*Information shown*:
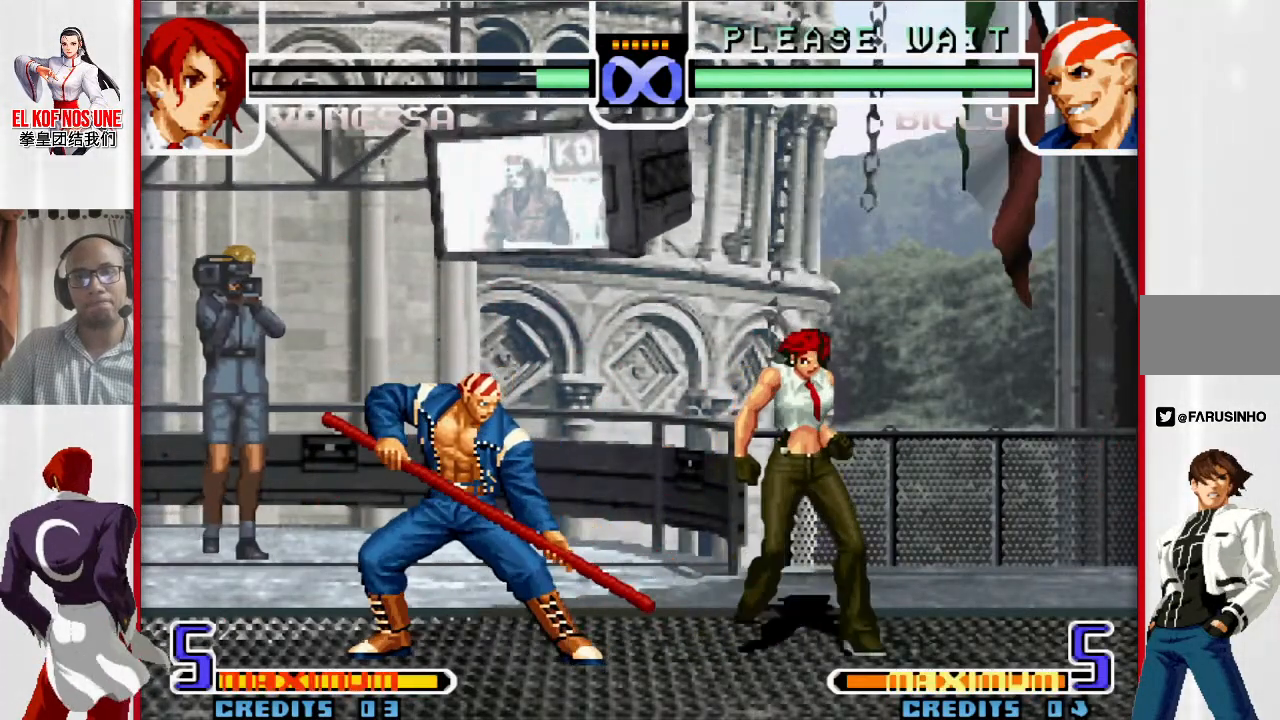
{"buttons": [], "left_stick": "right", "events": [[150, "left_stick", "left"], [500, "left_stick", "right"]]}
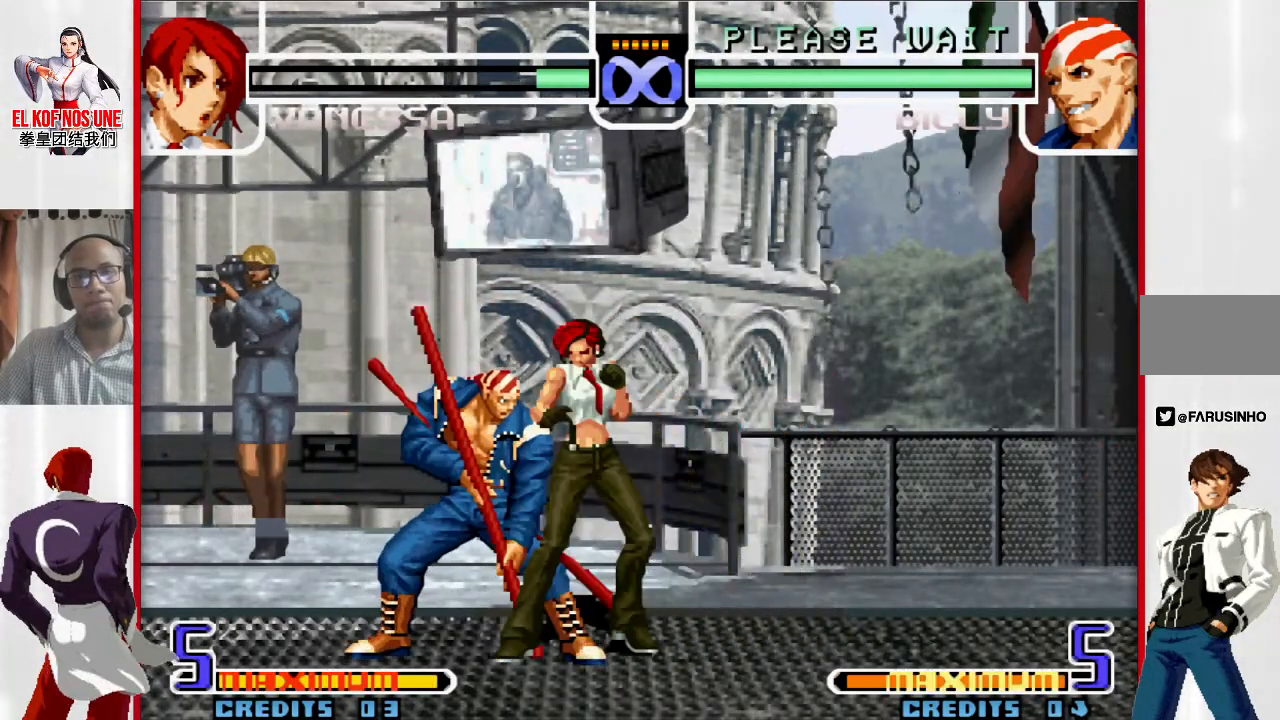
{"buttons": [], "left_stick": "center", "events": [[133, "left_stick", "down"], [217, "left_stick", "left"], [233, "R2", "down"], [300, "R2", "up"], [300, "left_stick", "center"], [383, "R2", "down"], [433, "R2", "up"]]}
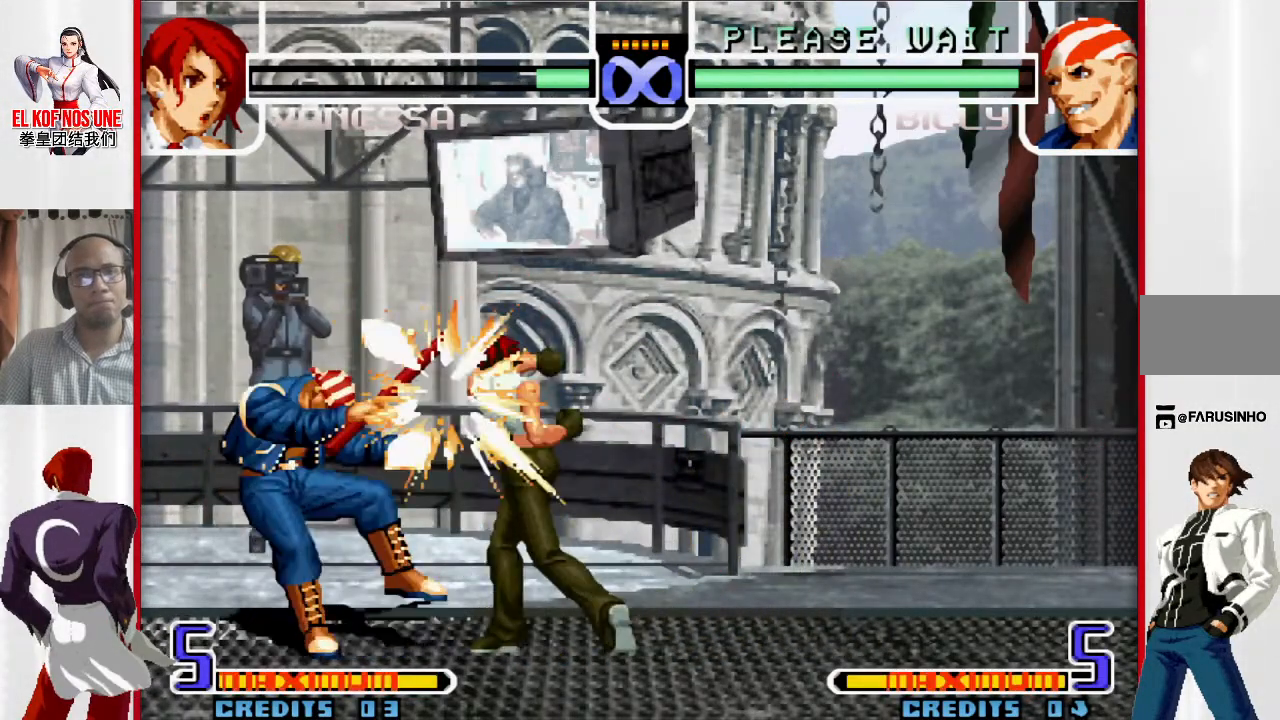
{"buttons": ["R2"], "left_stick": "center", "events": [[17, "R2", "down"], [83, "R2", "up"], [167, "R2", "down"], [233, "R2", "up"], [317, "R2", "down"], [400, "R2", "up"], [467, "R2", "down"]]}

*Activity*: None of the pictures belong in the copy; repeat all other material exactly.

*Answer space*:
{"buttons": [], "left_stick": "right", "events": [[150, "left_stick", "left"], [500, "left_stick", "right"]]}
{"buttons": [], "left_stick": "center", "events": [[133, "left_stick", "down"], [217, "left_stick", "left"], [233, "R2", "down"], [300, "R2", "up"], [300, "left_stick", "center"], [383, "R2", "down"], [433, "R2", "up"]]}
{"buttons": ["R2"], "left_stick": "center", "events": [[17, "R2", "down"], [83, "R2", "up"], [167, "R2", "down"], [233, "R2", "up"], [317, "R2", "down"], [400, "R2", "up"], [467, "R2", "down"]]}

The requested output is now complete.